OEMs Need to Adopt IoT Platforms and Move Up the Value Chain

For industrial OEMs seeking to go to market quickly and sustain a competitive market advantage, using a multi-dimensional Internet of Things application development and deployment platform can help to jumpstart and shortcut the product-development cycle.
By Shahram Mehraban
Sep 22, 2017

During the past few years, technologies and trends such as cloud computing, mobile, the sharing economy and social media have resulted in disruptive new business models. Uber, Salesforce.com and Airbnb are the most talked-about examples, but the Internet of Things will bring disruption on a much larger scale.

The demand for IoT solutions is growing at a rapid pace. BI Intelligence's "Internet of Things Ecosystem Research Report 2017" estimates that by 2020, the number of connected machines will be more than 34 billion—more than four times the human population.

For industrial OEMs, delivering a smart connected IoT solution can deliver substantial benefits and create a virtuous cycle in which the data that an OEM gets back from devices helps it to develop new products or open up new revenue streams. When designing and developing a connected product, OEMs need to think of their new connected solution from an end-to-end perspective. They need to think of the user experience of their product holistically, and determine the various touch points for the end user, from the buying experience to installation to provisioning of the device to maintenance throughout its life cycle.

As OEMs develop end-to-end solutions, they need to rely on partners for the various elements—for example, cloud connectivity or analytics. This yields an opportunity for OEMs to move up the value chain and provide additional services beyond their traditional product portfolio.
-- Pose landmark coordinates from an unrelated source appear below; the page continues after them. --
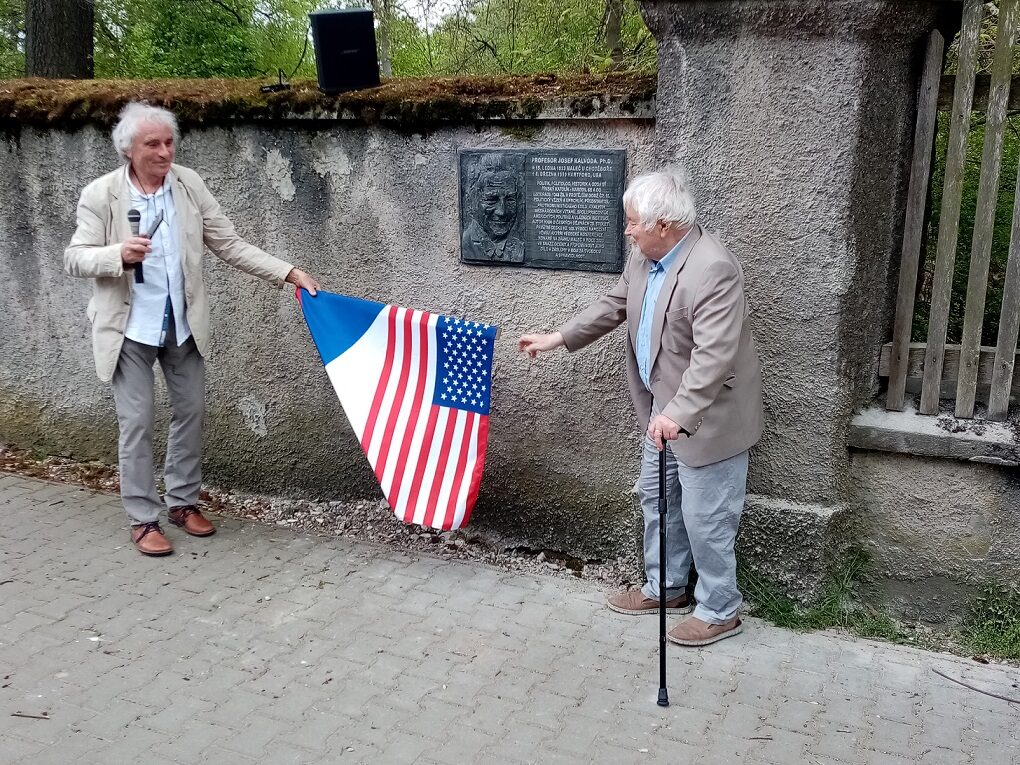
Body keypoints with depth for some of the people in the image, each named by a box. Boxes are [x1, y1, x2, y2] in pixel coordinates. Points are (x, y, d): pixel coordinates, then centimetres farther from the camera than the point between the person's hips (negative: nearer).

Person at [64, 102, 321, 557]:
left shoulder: (189, 185, -2)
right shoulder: (100, 195, -10)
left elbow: (229, 244, -1)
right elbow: (75, 259, -8)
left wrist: (287, 273, -10)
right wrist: (119, 254, -29)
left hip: (184, 323, 4)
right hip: (130, 327, -3)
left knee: (190, 413, 11)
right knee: (136, 423, 0)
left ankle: (183, 501, 28)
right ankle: (143, 519, 13)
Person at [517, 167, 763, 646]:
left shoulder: (713, 270, -28)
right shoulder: (645, 258, 1)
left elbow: (714, 355, -34)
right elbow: (613, 306, 16)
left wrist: (678, 414, -42)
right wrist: (557, 339, 15)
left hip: (707, 416, -9)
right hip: (662, 411, 9)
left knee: (705, 517, 3)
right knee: (656, 498, 20)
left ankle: (719, 611, 23)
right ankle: (664, 588, 38)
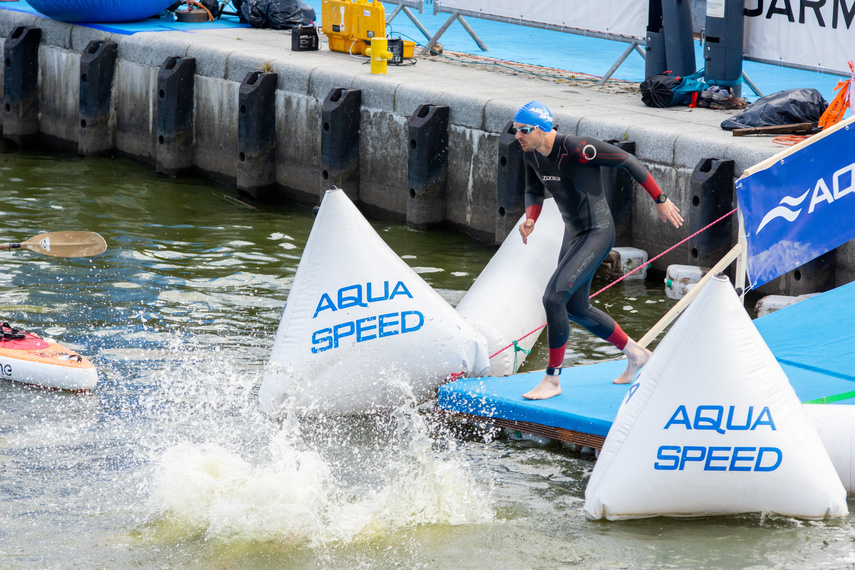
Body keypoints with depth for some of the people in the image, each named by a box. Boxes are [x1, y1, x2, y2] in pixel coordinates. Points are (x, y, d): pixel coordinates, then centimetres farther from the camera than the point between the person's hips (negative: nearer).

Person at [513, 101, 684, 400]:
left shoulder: (577, 149, -26)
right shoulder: (531, 153, -2)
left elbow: (627, 161, -18)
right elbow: (534, 192, 14)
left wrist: (661, 201, -11)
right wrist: (530, 219, -9)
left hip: (597, 233, -9)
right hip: (573, 233, 9)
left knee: (553, 297, -19)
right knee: (576, 309, 18)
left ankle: (553, 379, -6)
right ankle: (635, 353, 39)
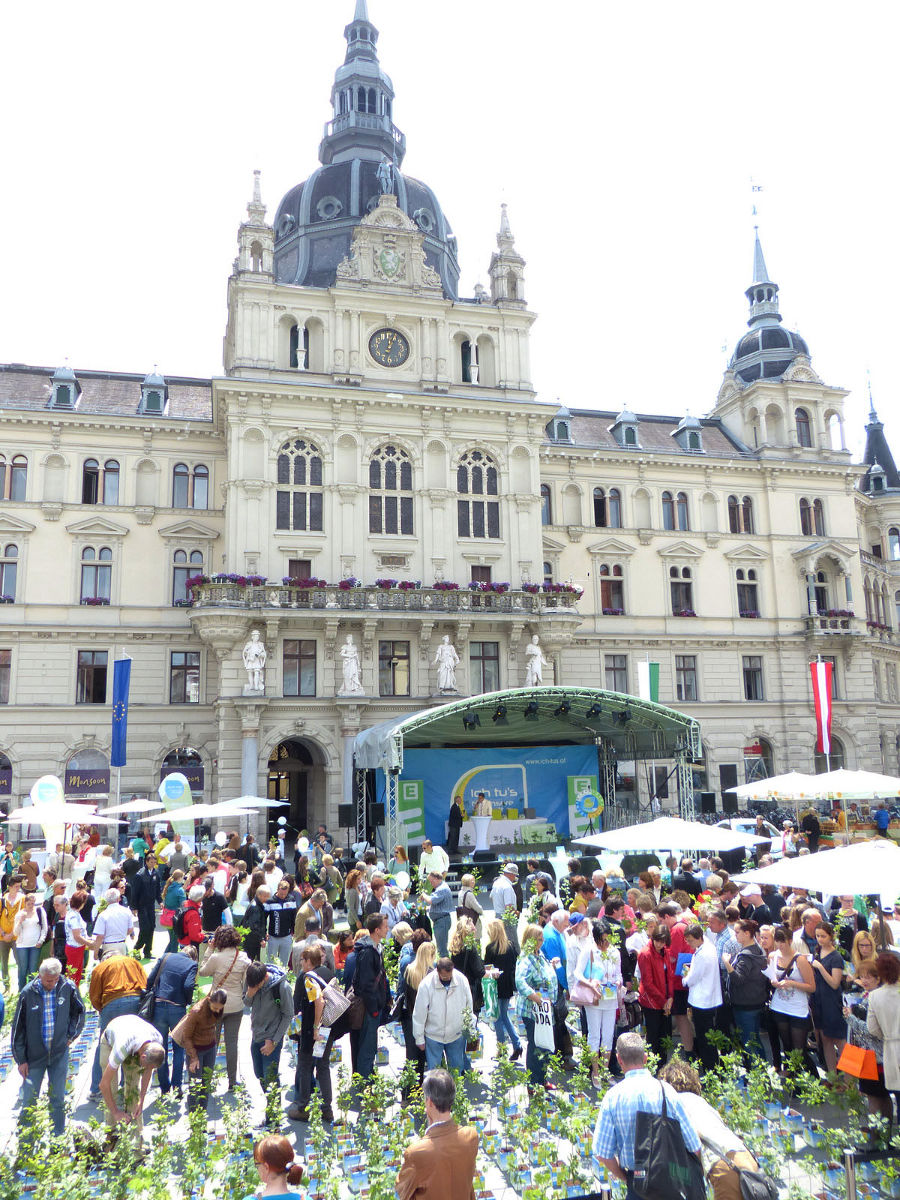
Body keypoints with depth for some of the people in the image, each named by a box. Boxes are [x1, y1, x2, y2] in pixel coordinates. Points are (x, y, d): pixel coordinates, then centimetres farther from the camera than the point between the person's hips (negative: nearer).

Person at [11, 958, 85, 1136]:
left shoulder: (68, 988, -9)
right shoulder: (28, 993, -12)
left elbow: (79, 1012, 10)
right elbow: (18, 1027, -4)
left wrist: (71, 1035, 2)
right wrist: (21, 1059, -3)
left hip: (59, 1053, 1)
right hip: (34, 1054, -1)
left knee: (58, 1099, 9)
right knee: (29, 1099, 4)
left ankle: (58, 1137, 24)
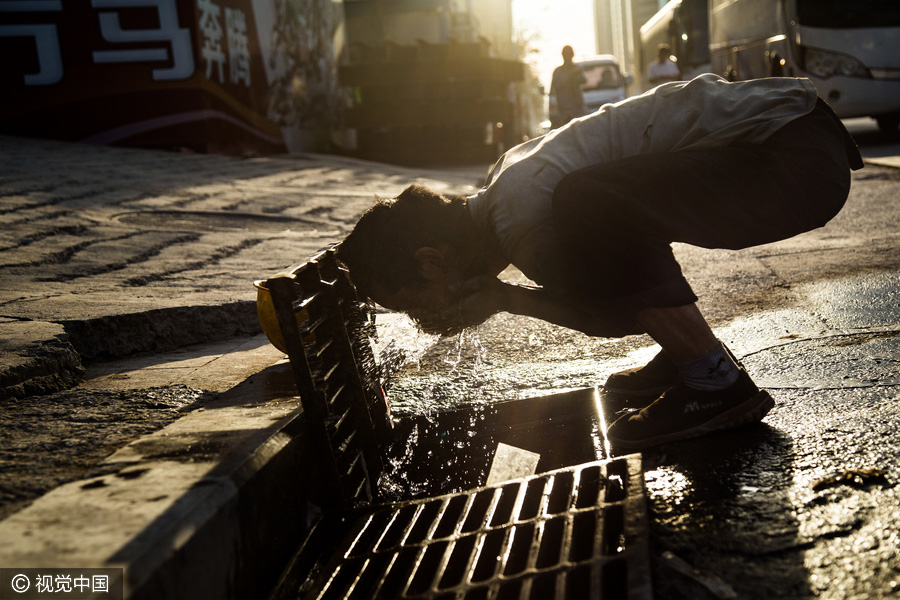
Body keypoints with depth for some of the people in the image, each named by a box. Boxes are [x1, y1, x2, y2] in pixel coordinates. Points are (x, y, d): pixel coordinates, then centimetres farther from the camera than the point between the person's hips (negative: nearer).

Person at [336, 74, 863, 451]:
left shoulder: (523, 222, -20)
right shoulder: (511, 172, 12)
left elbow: (619, 317, -8)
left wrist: (506, 299, -4)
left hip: (800, 158, -10)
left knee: (589, 208, -28)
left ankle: (716, 382, -14)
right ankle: (686, 357, 19)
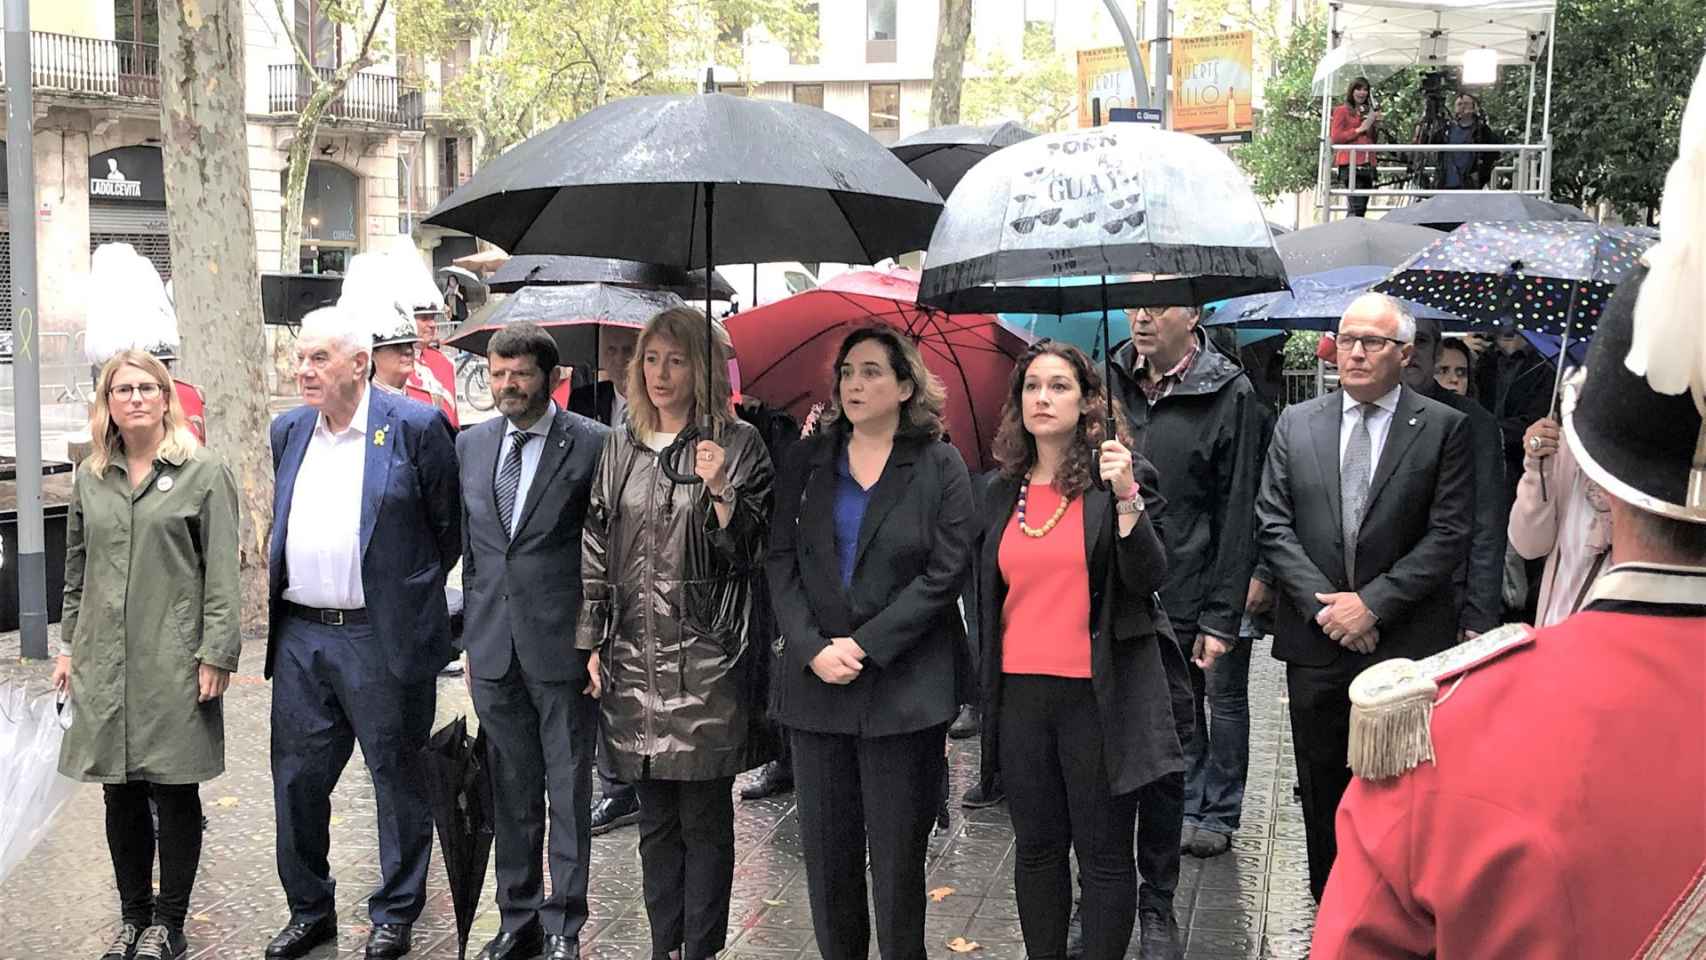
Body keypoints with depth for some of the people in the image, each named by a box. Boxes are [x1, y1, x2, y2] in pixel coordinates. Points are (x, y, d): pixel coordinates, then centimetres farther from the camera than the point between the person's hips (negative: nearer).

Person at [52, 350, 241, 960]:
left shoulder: (204, 473, -3)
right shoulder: (90, 478, 11)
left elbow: (222, 572, -6)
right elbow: (77, 571, 17)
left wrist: (216, 655, -11)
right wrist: (69, 645, 13)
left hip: (173, 660, -4)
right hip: (104, 660, 4)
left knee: (174, 791, 3)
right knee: (120, 794, 10)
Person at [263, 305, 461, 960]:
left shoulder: (415, 428, -8)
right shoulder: (287, 432, 10)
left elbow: (449, 527, -2)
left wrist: (409, 589, 5)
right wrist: (276, 578, 15)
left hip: (381, 637, -5)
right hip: (300, 635, 6)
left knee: (397, 778, 7)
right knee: (297, 777, 12)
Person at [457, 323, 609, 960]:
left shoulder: (591, 444, -6)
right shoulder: (471, 445, 10)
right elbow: (468, 548, 14)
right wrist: (468, 636, 11)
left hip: (561, 644, -4)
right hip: (493, 646, 5)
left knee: (569, 792, 5)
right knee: (512, 796, 14)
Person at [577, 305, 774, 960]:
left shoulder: (737, 445, -2)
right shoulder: (620, 446, 11)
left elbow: (748, 553, -4)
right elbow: (595, 547, 12)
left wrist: (719, 490, -20)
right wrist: (591, 643, 8)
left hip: (704, 661, -4)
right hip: (632, 660, 4)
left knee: (705, 819, 2)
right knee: (655, 820, 12)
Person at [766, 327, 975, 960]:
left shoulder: (940, 467, 0)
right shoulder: (808, 461, 9)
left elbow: (946, 572, -8)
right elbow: (780, 560, 4)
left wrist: (865, 646, -13)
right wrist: (814, 648, -10)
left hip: (905, 687, -3)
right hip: (815, 682, 3)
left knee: (898, 856, 4)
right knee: (825, 853, 8)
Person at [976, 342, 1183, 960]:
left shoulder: (1123, 477, -3)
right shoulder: (1002, 495, 10)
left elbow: (1148, 580, -12)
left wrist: (1125, 498, -22)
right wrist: (984, 688, 19)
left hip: (1098, 694, -4)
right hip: (1020, 693, 4)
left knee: (1105, 855, 4)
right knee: (1036, 849, 14)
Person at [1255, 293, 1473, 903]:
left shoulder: (1443, 428, -1)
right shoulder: (1296, 423, 7)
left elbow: (1450, 534, -7)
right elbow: (1272, 524, 3)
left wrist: (1372, 602, -13)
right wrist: (1322, 602, -9)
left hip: (1406, 646, -3)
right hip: (1315, 642, 3)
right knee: (1322, 792, 13)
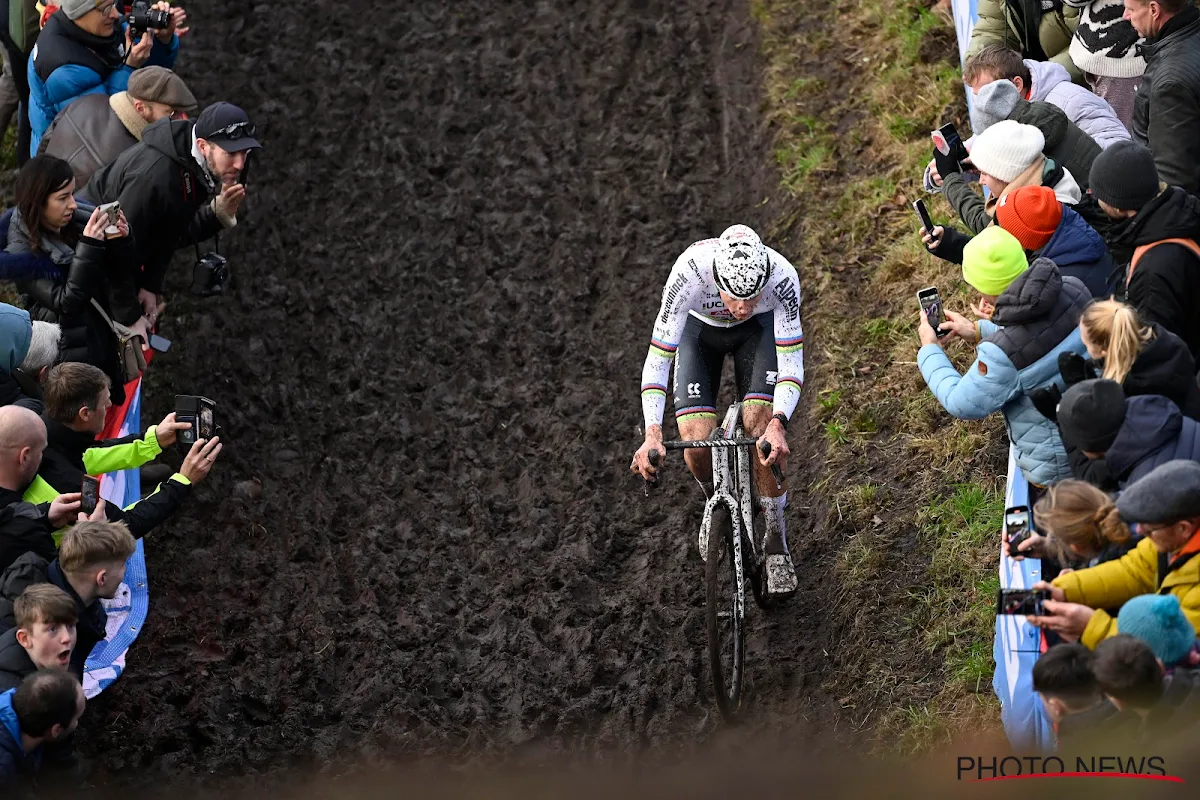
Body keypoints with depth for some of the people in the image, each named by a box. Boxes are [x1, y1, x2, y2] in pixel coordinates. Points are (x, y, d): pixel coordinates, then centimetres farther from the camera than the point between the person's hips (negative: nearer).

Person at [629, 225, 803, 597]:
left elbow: (792, 364, -32)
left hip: (758, 330, 0)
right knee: (697, 440, -15)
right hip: (700, 329, 0)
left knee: (760, 428, -20)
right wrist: (652, 435, -48)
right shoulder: (689, 273, -42)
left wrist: (777, 424, -49)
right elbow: (657, 360, -37)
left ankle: (777, 542, -3)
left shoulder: (783, 278, -39)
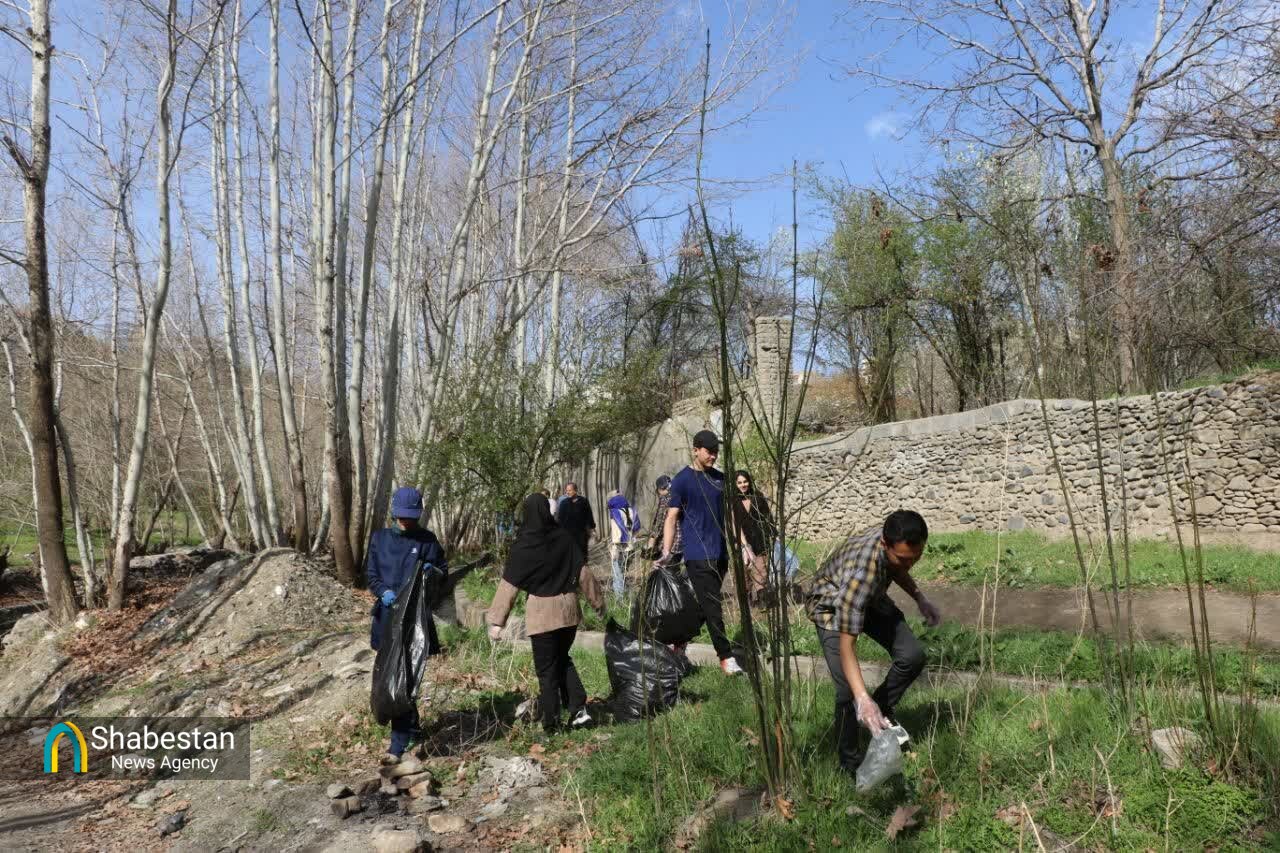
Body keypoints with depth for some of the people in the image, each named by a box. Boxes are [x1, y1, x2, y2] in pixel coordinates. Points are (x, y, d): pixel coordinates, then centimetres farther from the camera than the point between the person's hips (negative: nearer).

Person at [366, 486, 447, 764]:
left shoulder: (427, 540, 0)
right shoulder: (379, 538, 6)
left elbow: (444, 570, 4)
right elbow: (371, 574, 7)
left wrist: (432, 571, -19)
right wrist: (383, 591, -12)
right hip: (387, 616, 4)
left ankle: (399, 744, -5)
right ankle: (411, 728, 33)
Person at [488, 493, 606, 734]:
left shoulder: (523, 546, -10)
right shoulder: (564, 538, -3)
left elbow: (509, 586, -8)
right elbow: (584, 573, 0)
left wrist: (496, 621, -2)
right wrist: (598, 601, 11)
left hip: (541, 613, -4)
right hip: (568, 608, 4)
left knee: (547, 669, 8)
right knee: (563, 659, 23)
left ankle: (551, 724, 12)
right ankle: (578, 708, 13)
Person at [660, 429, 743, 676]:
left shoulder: (720, 478, 11)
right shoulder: (682, 480, -5)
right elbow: (672, 518, -7)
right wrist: (666, 551, -17)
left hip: (720, 553, 6)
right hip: (698, 554, -6)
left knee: (705, 605, 11)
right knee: (713, 607, -5)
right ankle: (726, 657, 2)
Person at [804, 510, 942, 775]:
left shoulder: (898, 542, -23)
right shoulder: (860, 573, -44)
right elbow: (846, 644, -42)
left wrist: (920, 599, 0)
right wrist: (862, 699, -49)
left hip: (871, 598, 6)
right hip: (832, 606, -6)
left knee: (913, 656, -10)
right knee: (848, 690, -17)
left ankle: (881, 709, 17)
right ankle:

But there's a danger that the complexity of doing so distracts the OEM from its own core competencies and adds too much time and cost into product development, with knock-on effects to pricing, customer satisfaction and the ability to beat competitors to market.

For many OEMs, the motivation to create IoT solutions starts with reducing the costs of remote device support and maintenance, but for more progressive OEMs, that's just the start, and they often look at how a connected device can generate new value for their enterprise through new services and business models. Building a smart and connected IoT solution requires that industrial OEMs make significant investments in resources and time to address a multitude of issues that are typically more complex than those faced by traditional or consumer product manufacturers.

One area of complexity is software. Unlike traditional or consumer products that may only require one or two applications to support the management of a device throughout its lifecycle, an industrial IoT solution often requires multiple customized applications and services to address the needs of the various stakeholders with which it may interact. There can be many stakeholders, from the OEM and maintenance teams that provide post-deployment support and services, to system integrators and partners that need to make it work alongside multiple projects and deliver custom application, to the end customers themselves who use and often manage the IoT solution.